I have a Timex diver.. the last 2 numbers at the 6 o’clock are 75 or 76.. I really can’t tell bcs of how small it is.. I’m really scared it’s radium... when I shine my light on the dials they light up and then die down after a few minutes... could this be radium or am I just paranoid?


----------



## ManOnTime

Scared1236 said:


> I have a Timex diver.. the last 2 numbers at the 6 o'clock are 75 or 76.. I really can't tell bcs of how small it is.. I'm really scared it's radium... when I shine my light on the dials they light up and then die down after a few minutes... could this be radium or am I just paranoid?


There is zero chance a Timex made in '75 or '76 will have Radium.


----------



## buss2851

edvard3 said:


> Today while puttering around town on my bike I stopped at a yard sale. There was a box of watches and I found this Timex self-winding watch for $1. I figured- what the heck? A cool old watch I can wear on weekends and not worry about because after all- it was a dollar. The watch works amazingly well and tells perfect time. However... and probably because I tend to be paranoid about these things I noticed it has luminescent paint on the dial and hands. I've read about radium before and after doing about an hour of research, not to mention countless forum posts on watch forums, I've no clue as to even where to start to determine if mine has radium. There were more opinions than you could shake a stick at. One article I read said you can determine if a watch has radium by seeing if the letters "RA" were printed at the bottom of the dial in tiny letters.

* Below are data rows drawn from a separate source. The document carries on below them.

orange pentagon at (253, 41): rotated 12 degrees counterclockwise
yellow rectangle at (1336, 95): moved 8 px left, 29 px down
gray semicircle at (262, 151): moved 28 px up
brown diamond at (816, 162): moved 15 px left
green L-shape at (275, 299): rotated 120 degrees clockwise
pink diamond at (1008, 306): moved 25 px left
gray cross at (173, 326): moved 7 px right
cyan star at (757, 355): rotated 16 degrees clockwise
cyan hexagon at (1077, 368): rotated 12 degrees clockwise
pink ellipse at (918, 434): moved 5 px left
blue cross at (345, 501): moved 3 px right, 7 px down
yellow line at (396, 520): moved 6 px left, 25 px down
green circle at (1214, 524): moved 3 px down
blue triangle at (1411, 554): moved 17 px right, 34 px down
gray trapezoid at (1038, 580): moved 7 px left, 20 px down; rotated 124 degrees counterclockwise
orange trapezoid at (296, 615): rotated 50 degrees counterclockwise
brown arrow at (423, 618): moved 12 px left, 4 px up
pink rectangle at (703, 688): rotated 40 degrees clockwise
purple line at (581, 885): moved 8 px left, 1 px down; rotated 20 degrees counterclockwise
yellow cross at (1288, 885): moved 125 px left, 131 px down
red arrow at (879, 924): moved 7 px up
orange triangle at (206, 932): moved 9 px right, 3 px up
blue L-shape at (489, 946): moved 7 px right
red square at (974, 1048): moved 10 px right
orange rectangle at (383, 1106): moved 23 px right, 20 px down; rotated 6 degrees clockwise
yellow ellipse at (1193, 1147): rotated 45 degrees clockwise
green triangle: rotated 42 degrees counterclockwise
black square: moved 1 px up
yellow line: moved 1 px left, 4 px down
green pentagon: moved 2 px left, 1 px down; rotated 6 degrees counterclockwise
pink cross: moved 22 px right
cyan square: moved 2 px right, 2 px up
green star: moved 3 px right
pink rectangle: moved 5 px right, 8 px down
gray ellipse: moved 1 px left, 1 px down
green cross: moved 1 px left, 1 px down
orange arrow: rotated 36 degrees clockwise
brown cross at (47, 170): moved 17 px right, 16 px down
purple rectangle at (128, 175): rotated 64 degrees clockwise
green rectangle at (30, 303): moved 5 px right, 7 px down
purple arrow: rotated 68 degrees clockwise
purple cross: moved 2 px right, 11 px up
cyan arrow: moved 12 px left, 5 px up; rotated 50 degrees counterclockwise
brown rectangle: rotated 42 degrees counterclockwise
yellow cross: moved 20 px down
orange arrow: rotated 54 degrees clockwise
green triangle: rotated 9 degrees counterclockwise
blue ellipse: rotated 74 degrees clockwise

That or its tritium it would be "TT". Still other sites said there's no way to determine this without a Geiger counter... which I don't have. Still other posts claimed these things are extremely dangerous while others claimed they were harmless. Others said that by the late 50's, early 60's most watch makers had stopped using Radium. A few even said it was mostly discontinued after WW2. Anyway, as you can imagine its pretty confusing to me. But- for starters, I have no clue how old the watch is. By the looks of it it seems to be from the 60's. Then again- Timex seems to have retained the same styling for sometimes decades so who knows? Could be from the 70's? It has a set of numbers: 4057 and 3170 at the bottom of the dial. I looked up those numbers online and came up with nothing. The case back simply says its water resistant and dust resistant. Lastly- even if the thing has radium on the face, what is the danger? Best I could tell it was really if you inhaled the dust. If its sealed you're ok. That said, the crystal has a small crack. Not a big one, but one just the same. The cost of having this replace would grossly outweigh how much I would want to spend. Anyway, if anyone could shed some light on this or provide some feedback, I would be really grateful.
> View attachment 473379
> View attachment 473380


 If you can find a good Jeweler and be able to watch him for her take off the back while watching, see if there's any literature or any numbers, or by moving parts see what year it was made.


----------